### QUOTED TEXT
Metallurgical Phase Stability in F55 / Zeron 100

Phase	Temperature Range	Effect on F55	Recovery
475°C Embrittlement	300–500°C	Spinodal decomposition of high-Cr+W ferrite into α' + α phases; severe toughness loss; hardness increase; irreversible in service	Solution anneal 1020–1100°C + WQ
Sigma (σ) Phase	600–1000°C	Fe-Cr-Mo-W intermetallic at phase boundaries; catastrophic toughness and corrosion loss; worst near 850°C in Zeron 100	Solution anneal 1060–1100°C + WQ
Chi (χ) Phase	700–900°C	W-rich intermetallic (W stabilises chi phase more than in W-free 2507); embrittlement and local PREN reduction	Solution anneal + WQ
Cr₂N Precipitation	700–950°C	Chromium nitride at ferrite/austenite interfaces; sensitisation; reduces weld HAZ pitting resistance	Rapid cooling through critical range; solution anneal if needed

The tungsten content of F55 (0.5–1.0%) slightly promotes chi-phase formation compared to W-free 2507 — reinforcing the need for strict heat input control and 100°C maximum interpass temperature during welding. In the correctly solution-annealed condition, all these phases are absent and the alloy performs as specified.

### DATA LISTING
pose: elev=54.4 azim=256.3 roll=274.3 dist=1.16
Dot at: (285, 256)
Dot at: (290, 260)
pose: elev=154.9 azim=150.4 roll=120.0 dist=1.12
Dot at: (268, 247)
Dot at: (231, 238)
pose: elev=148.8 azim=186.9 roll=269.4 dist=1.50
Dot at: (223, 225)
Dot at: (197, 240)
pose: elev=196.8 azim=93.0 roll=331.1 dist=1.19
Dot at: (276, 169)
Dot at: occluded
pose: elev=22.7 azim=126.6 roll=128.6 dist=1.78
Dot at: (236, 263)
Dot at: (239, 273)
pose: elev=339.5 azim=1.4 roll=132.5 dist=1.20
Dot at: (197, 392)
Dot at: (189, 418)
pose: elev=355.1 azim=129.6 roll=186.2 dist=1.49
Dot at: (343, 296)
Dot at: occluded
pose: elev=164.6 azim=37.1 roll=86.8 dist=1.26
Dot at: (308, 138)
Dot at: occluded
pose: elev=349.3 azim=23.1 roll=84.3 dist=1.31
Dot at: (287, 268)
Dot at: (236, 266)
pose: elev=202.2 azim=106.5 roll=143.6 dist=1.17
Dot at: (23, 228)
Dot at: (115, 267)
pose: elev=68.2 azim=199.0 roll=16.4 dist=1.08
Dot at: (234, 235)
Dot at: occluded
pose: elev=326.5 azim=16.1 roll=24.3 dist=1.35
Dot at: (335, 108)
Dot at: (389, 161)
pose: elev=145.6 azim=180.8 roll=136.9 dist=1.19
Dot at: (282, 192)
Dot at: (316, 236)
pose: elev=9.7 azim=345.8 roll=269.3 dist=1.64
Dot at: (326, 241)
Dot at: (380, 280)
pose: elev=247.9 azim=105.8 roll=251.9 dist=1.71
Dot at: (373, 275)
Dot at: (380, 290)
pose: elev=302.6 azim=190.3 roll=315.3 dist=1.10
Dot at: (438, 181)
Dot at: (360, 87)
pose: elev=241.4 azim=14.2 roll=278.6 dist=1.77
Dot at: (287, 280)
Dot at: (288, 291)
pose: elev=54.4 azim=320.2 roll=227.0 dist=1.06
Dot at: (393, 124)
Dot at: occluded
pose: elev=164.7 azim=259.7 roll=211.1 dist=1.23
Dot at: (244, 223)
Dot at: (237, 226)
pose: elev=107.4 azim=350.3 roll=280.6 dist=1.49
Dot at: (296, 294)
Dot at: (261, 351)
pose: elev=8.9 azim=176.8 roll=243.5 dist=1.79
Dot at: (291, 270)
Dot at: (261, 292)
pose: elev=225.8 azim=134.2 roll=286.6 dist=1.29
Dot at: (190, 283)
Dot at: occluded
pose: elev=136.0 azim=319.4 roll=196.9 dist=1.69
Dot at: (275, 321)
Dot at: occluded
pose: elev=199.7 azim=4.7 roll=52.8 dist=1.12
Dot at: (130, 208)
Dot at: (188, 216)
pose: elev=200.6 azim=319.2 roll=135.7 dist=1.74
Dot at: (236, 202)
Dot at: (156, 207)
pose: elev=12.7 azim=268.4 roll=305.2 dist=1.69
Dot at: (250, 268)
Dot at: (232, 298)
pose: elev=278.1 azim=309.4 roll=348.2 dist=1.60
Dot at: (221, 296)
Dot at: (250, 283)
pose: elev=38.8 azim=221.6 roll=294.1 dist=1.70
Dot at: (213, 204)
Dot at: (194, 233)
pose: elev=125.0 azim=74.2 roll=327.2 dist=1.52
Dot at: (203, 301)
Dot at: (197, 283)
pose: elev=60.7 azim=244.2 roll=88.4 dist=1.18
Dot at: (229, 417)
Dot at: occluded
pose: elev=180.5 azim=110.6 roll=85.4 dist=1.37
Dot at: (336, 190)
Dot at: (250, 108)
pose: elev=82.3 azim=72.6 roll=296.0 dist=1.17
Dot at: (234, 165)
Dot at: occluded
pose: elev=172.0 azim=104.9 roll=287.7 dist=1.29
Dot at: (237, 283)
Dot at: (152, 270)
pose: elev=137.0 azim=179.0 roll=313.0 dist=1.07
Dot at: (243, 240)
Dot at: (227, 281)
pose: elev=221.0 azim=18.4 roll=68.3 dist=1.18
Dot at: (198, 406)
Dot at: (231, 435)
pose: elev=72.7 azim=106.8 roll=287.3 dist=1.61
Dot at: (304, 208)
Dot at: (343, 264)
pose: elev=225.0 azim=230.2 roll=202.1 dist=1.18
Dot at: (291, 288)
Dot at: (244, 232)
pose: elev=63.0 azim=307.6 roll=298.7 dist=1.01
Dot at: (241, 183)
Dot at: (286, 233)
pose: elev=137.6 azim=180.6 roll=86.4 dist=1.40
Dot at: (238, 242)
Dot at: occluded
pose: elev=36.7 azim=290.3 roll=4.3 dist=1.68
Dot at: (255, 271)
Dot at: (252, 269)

### STATED TASK 1
Turn the paragraph of the F55 phase-stability text that begins "The tungsten content of F55" into a short bulleted list that keeps its main facts.
### STATED TASK 2
According to the F55 phase-stability text, are these statements true? Answer yes or no for each, and quote the words that decide it.
(a) Sigma phase is worst near 850°C in Zeron 100.
(b) 475°C embrittlement occurs in the range 600–1000°C.
(c) Cr₂N precipitation reduces weld HAZ pitting resistance.
### STATED TASK 3
Pick up the F55 phase-stability text after its final sentence and carry it on with a few more sentences.
The records stand apart from the F55 phase-stability text and are unrelated to it.

### FINAL ANSWER 1
- F55 contains 0.5–1.0% tungsten, which slightly promotes chi-phase formation compared with W-free 2507.
- Welding therefore calls for strict heat input control and a maximum interpass temperature of 100°C.
- In the correctly solution-annealed condition, none of these phases is present and the alloy performs as specified.

### FINAL ANSWER 2
(a) Yes: "worst near 850°C in Zeron 100"
(b) No: "475°C Embrittlement	300–500°C"
(c) Yes: "reduces weld HAZ pitting resistance"

### FINAL ANSWER 3
Available F55 Super Duplex Flange Types & Specifications

F55 Zeron 100 UNS S32760 weld neck flange

Weld Neck (WNRF)

Preferred for offshore subsea and high-pressure seawater injection lines. Bore-matching tapered hub minimises turbulence and erosion at the flange junction. Available in RTJ facing for subsea tie-in connections.

Slip-On (SORF)

Used in above-waterline process piping and topsides applications where the full fatigue performance of weld neck is not required. Fillet-welded inside and outside per ASME B31.3.

Blind Flanges (BLF)

Heavy-wall closures for high-pressure seawater, chemical, and FGD isolation duties. RTJ-faced blinds widely specified for offshore systems. Full corrosion resistance across the entire wetted face area.

ASTM A182 F55 Flange Specifications
Standard	ASTM A182 Grade F55 / ASME SA182 Grade F55
Size Range	½″ NB to 56″ NB (DN 15 to DN 1400)
Pressure Classes (B16.5)	Class 150, 300, 600, 900, 1500, 2500
Pressure Classes (B16.47)	Class 150, 300, 400, 600, 900 — Series A (MSS SP-44) & Series B (API 605)
P-T Group	ASME B16.5 Group 2.3
Schedules	SCH 10S, 40S, 80S, XS, XXS, STD, Sch 20, 40, 80, 160
Facing Types	Raised Face (RF), Flat Face (FF), Ring Type Joint (RTJ) — RTJ standard for offshore applications
DIN / EN Equivalent	1.4501 (X2CrNiMoCuN25-6-3) — EN 10028-7, EN 10088-3
Offshore Standard	NORSOK M-630 MDS D59 (S32760 / Zeron 100 material data sheet)
Heat Treatment	Solution annealed 1020–1100°C + water quench (mandatory for all product)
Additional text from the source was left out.